A former business acquaintance of his said yesterday: "Simon is someone who I suspect went through life with genuine intentions of making his various schemes work and then being reluctant to shoulder the blame when they didn't. He wasn't bad. But he was chaotic and he liked to make the most of anything he had done. He was interested in photography, so he would tell people he had taken pictures for Vogue."

Mr Monjack answered the allegations against him with the classic weapons of the wronged rogue – candid admission and a claim that he was the victim of a shadowy elite.

Speaking after his wife's death, he said: "I know I have been called a conman. I am not perfect. I never said I was. But there has been so much rubbish written about me and Brittany. Most of what you read is made up. My problem is that I do not look like Ashton Kutcher [a former co-star and boyfriend of Miss Murphy]. Nor do they like the fact that she married someone who was not famous. Here, stars like to marry other stars."

Raised in the north London suburb of Hillingdon and then the salubrious Home Counties village of Bourne End, Mr Monjack hailed from the upper echelons of the English middle class. His mother ran her own interior design business and his father, William, worked in the City before dying from a brain tumour.

Mr Monjack, who lost his father at the age of 15, began his subsequent career in the arts claiming a fortune based his own dabbling in currency and derivatives markets.

He also displayed a talent for inflating his success, telling friends that he was one of the founders of the BritArt movement, was a close friend of Damien Hirst and had bought "150 to 200" paintings after funding the artist's first major show. He boasted that the subsequent collection was worth at least £200m. A representative of Mr Hirst told The Independent that Mr Monjack had put some money into an early show, In and Out of Love, but never met the artist. He owned a single "pill" painting which was sold soon after it was purchased.

The filmmaker was not without talent. He directed an advert for Nike's shoe range featuring the basketball player Michael Jordan. In 2006 he appeared to be on the threshold of a major breakthrough, announcing that he had secured funding to make The White Hotel, an adaptation of the acclaimed novel by DM Thomas about an opera singer in post-World War One Vienna who seeks the help of Sigmund Freud.

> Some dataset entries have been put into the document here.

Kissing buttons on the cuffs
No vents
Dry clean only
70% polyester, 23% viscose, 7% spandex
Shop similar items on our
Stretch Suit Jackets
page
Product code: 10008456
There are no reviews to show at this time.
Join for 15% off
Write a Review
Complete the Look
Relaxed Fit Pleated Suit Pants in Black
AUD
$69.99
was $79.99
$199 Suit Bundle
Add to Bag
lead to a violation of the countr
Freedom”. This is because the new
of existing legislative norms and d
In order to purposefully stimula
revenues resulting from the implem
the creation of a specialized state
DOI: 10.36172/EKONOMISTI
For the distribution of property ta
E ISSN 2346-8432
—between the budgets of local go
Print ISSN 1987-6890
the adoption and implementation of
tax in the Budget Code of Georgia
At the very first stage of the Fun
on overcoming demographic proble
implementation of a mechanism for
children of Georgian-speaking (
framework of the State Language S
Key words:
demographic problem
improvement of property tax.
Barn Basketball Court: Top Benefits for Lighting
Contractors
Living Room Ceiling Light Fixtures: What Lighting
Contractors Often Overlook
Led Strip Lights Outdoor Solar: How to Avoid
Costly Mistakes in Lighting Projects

After initially offering the lead role to Nicola Kidman, Meryl Streep and Barbara Streisand, the film's backers announced they had secured the services of another star – Brittany Murphy. While the project ultimately foundered, romance blossomed between the putative director and his leading lady, who he first met when she was a teenager.

Amid claims, fiercely contested by Mr Monjack, that he was facing deportation from America because of visa irregularities, the couple married after an unannounced engagement in May 2007 at a private Jewish ceremony in their home.

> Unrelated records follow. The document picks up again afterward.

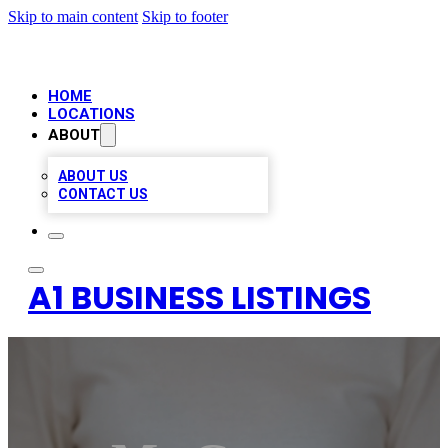
Skip to main content
Skip to footer
HOME
LOCATIONS
ABOUT
ABOUT US
CONTACT US
A1 BUSINESS LISTINGS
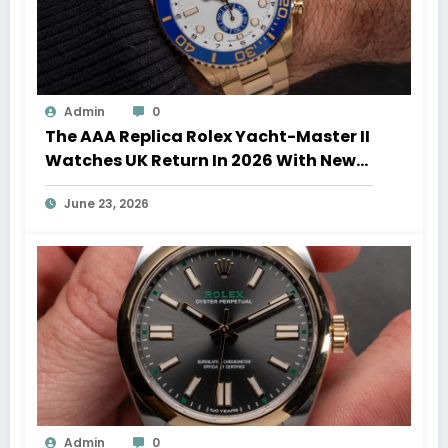
Admin
0
The AAA Replica Rolex Yacht-Master II
Watches UK Return In 2026 With New
Movements And Updated Design
June 23, 2026
Admin
0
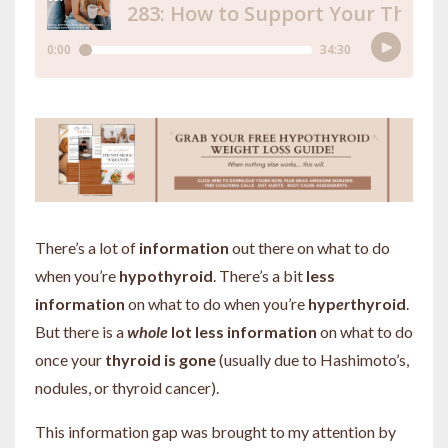
There’s a lot of
information
out there on what to do
when you’re
hypothyroid
. There’s a bit
less
information
on what to do when you’re
hyp
er
thyroid
.
But there is a
whole
lot less information
on what to do
once your
thyroid is gone
(usually due to Hashimoto’s,
nodules, or thyroid cancer).
This information gap was brought to my attention by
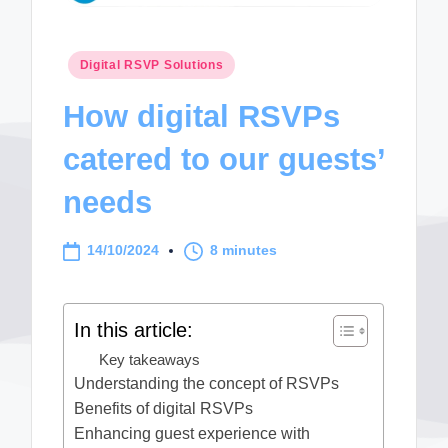
Posted
Digital RSVP Solutions
in
How digital RSVPs
catered to our guests’
needs
14/10/2024
8 minutes
In this article:
Key takeaways
Understanding the concept of RSVPs
Benefits of digital RSVPs
Enhancing guest experience with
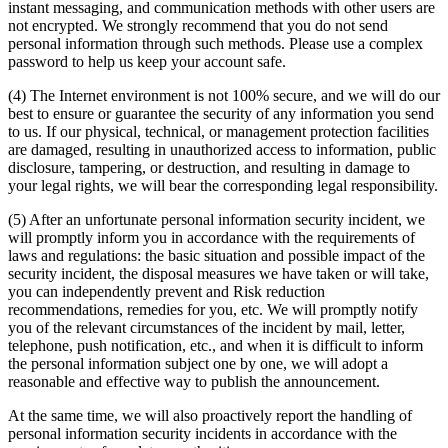
instant messaging, and communication methods with other users are
not encrypted. We strongly recommend that you do not send
personal information through such methods. Please use a complex
password to help us keep your account safe.
(4) The Internet environment is not 100% secure, and we will do our
best to ensure or guarantee the security of any information you send
to us. If our physical, technical, or management protection facilities
are damaged, resulting in unauthorized access to information, public
disclosure, tampering, or destruction, and resulting in damage to
your legal rights, we will bear the corresponding legal responsibility.
(5) After an unfortunate personal information security incident, we
will promptly inform you in accordance with the requirements of
laws and regulations: the basic situation and possible impact of the
security incident, the disposal measures we have taken or will take,
you can independently prevent and Risk reduction
recommendations, remedies for you, etc. We will promptly notify
you of the relevant circumstances of the incident by mail, letter,
telephone, push notification, etc., and when it is difficult to inform
the personal information subject one by one, we will adopt a
reasonable and effective way to publish the announcement.
At the same time, we will also proactively report the handling of
personal information security incidents in accordance with the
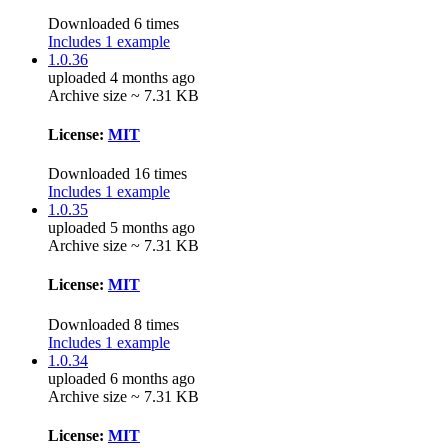
Downloaded 6 times
Includes 1 example
1.0.36
uploaded 4 months ago
Archive size ~ 7.31 KB
License:
MIT
Downloaded 16 times
Includes 1 example
1.0.35
uploaded 5 months ago
Archive size ~ 7.31 KB
License:
MIT
Downloaded 8 times
Includes 1 example
1.0.34
uploaded 6 months ago
Archive size ~ 7.31 KB
License:
MIT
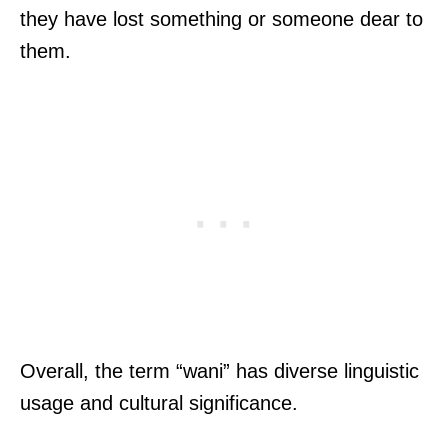
they have lost something or someone dear to
them.
Overall, the term “wani” has diverse linguistic
usage and cultural significance.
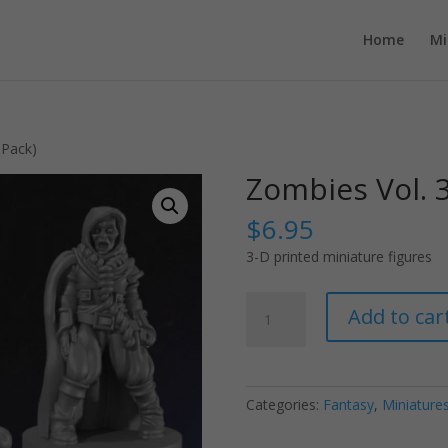
Home
Mi
-Pack)
Zombies Vol. 3
$
6.95
3-D printed miniature figures
Zombies
Add to car
Vol.
3
(3-
Pack)
Categories:
Fantasy
,
Miniature
quantity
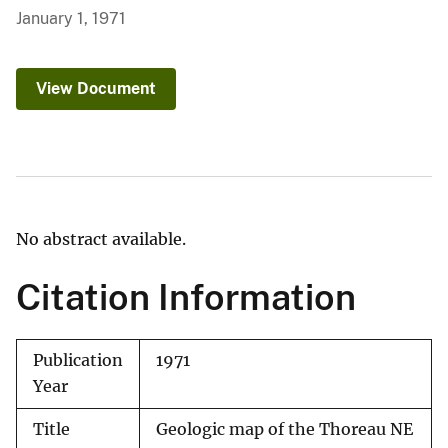
January 1, 1971
View Document
No abstract available.
Citation Information
Publication
1971
Year
Title
Geologic map of the Thoreau NE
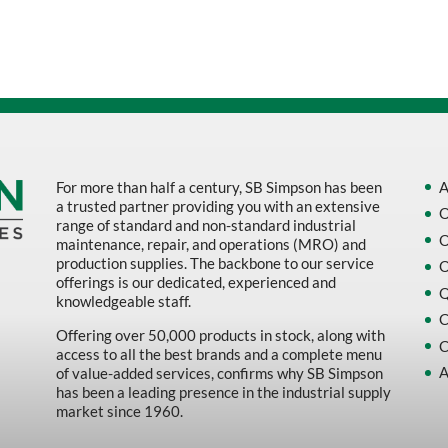
Sort by Name Z - A
Sort by
For more than half a century, SB Simpson has been
A
a trusted partner providing you with an extensive
O
range of standard and non-standard industrial
O
maintenance, repair, and operations (MRO) and
production supplies. The backbone to our service
O
offerings is our dedicated, experienced and
Q
knowledgeable staff.
C
Offering over 50,000 products in stock, along with
C
access to all the best brands and a complete menu
A
of value-added services, confirms why SB Simpson
has been a leading presence in the industrial supply
market since 1960.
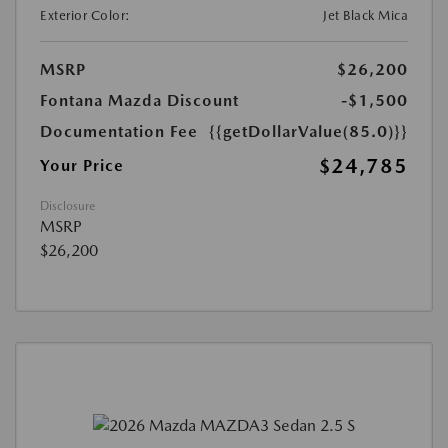
Exterior Color:
Jet Black Mica
MSRP
$26,200
Fontana Mazda Discount
-$1,500
Documentation Fee
{{getDollarValue(85.0)}}
$24,785
Your Price
Disclosure
MSRP
$26,200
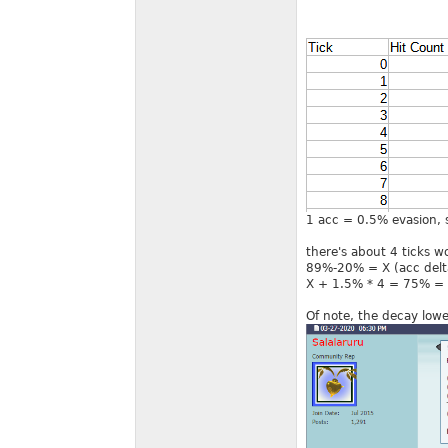
1 acc = 0.5% evasion, so
there's about 4 ticks wo
89%-20% = X (acc delta
X + 1.5% * 4 = 75% = 1
Of note, the decay lower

Miss Murphy said in a magazine interview: "We first met when I was 17 years old. We checked in with each other throughout the years and remained friends. The easiest decision I ever had in my life was getting married. He's flown around the world to make sure we spend every single night together."

Not all friends of the actress shared her joy. George Hickenlooper, the director of Factory Girl, a biopic about Andy Warhol's muse Edie Sedgwick, said he had tried to warn Miss Murphy off her relationship with the Briton after the two men fell out over Mr Monjack's claim to have written an earlier script for the film.

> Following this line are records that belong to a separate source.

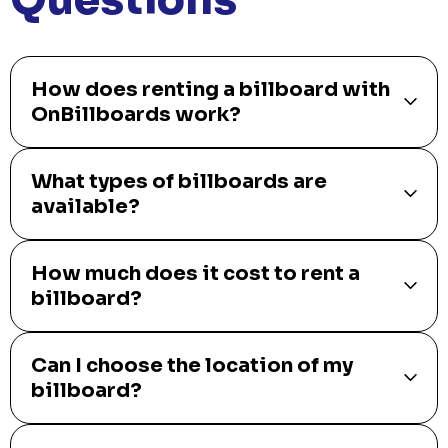
How does renting a billboard with
OnBillboards work?
What types of billboards are
available?
How much does it cost to rent a
billboard?
Can I choose the location of my
billboard?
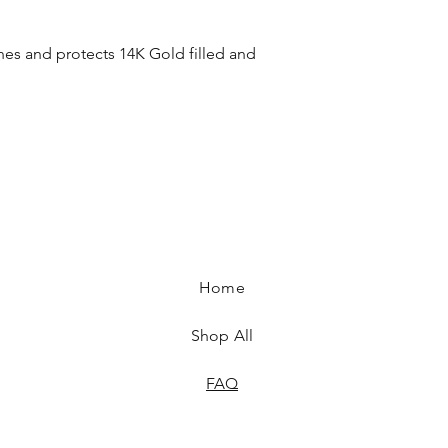
ines and protects 14K Gold filled and
Home
Shop All
FAQ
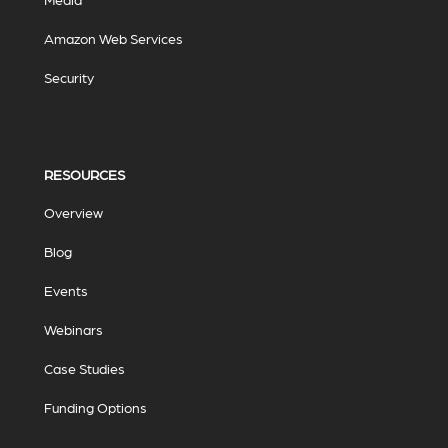
Amazon Web Services
Security
RESOURCES
Overview
Blog
Events
Webinars
Case Studies
Funding Options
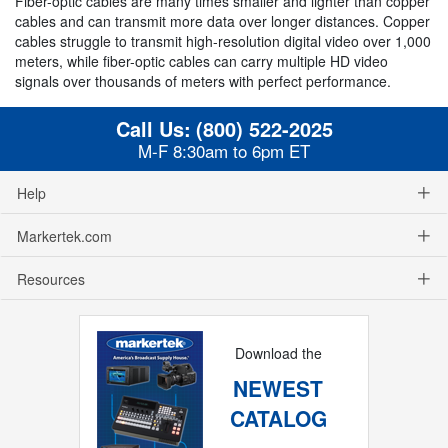
Fiber-optic cables are many times smaller and lighter than copper
cables and can transmit more data over longer distances. Copper
cables struggle to transmit high-resolution digital video over 1,000
meters, while fiber-optic cables can carry multiple HD video
signals over thousands of meters with perfect performance.
Call Us:
(800) 522-2025
M-F 8:30am to 6pm ET
Help
Markertek.com
Resources
Download the
NEWEST
CATALOG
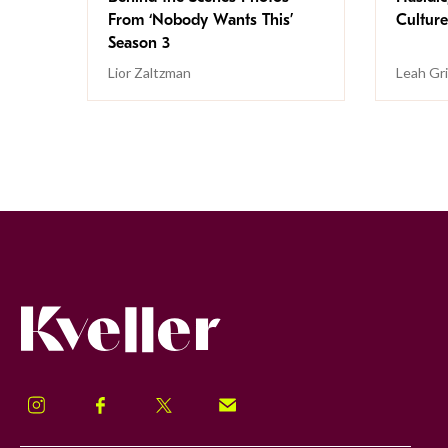
From ‘Nobody Wants This’
Culture
Season 3
Lior Zaltzman
Leah Gr
Kveller
Instagram
Facebook
Twitter
Signup!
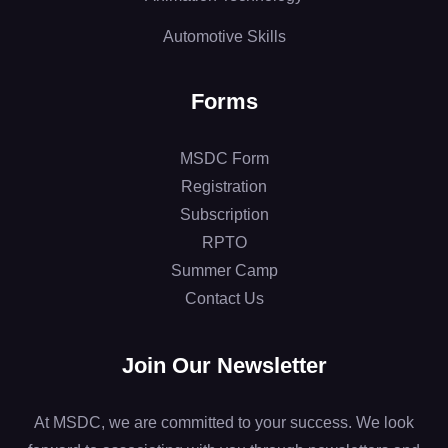
Automotive Skills
Forms
MSDC Form
Registration
Subscription
RPTO
Summer Camp
Contact Us
Join Our Newsletter
At MSDC, we are committed to your success. We look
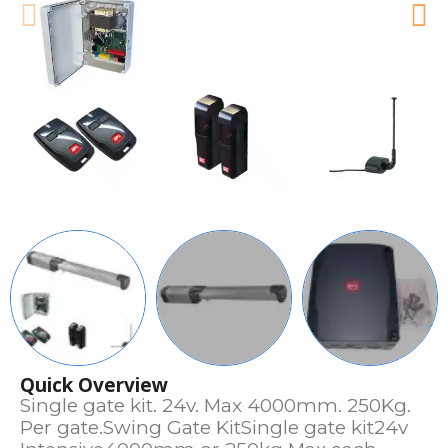
Quick Overview
Single gate kit. 24v. Max 4000mm. 250Kg.
Per gate.Swing Gate KitSingle gate kit24v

It was amid such showbiz trench warfare that Mr Monjack entered what turned out to be final months of his life, feeling obliged to launch his own PR counter-offensive at a time when others might have expected him to maintain the silence of a grief-stricken widower.

Shortly before his own death, he invited a camera crew from a celebrity website to film a tour of his home,. As reports began to emerge last night that the Briton had died of a drug overdose as much as a broken heart, an interview filmed with Mr Monjack earlier this month was posted on the internet.

He told the cameraman: "We have got to the point in this culture where facts and fiction no longer matter. It is what you can get the average person to read. I think I had better stop there."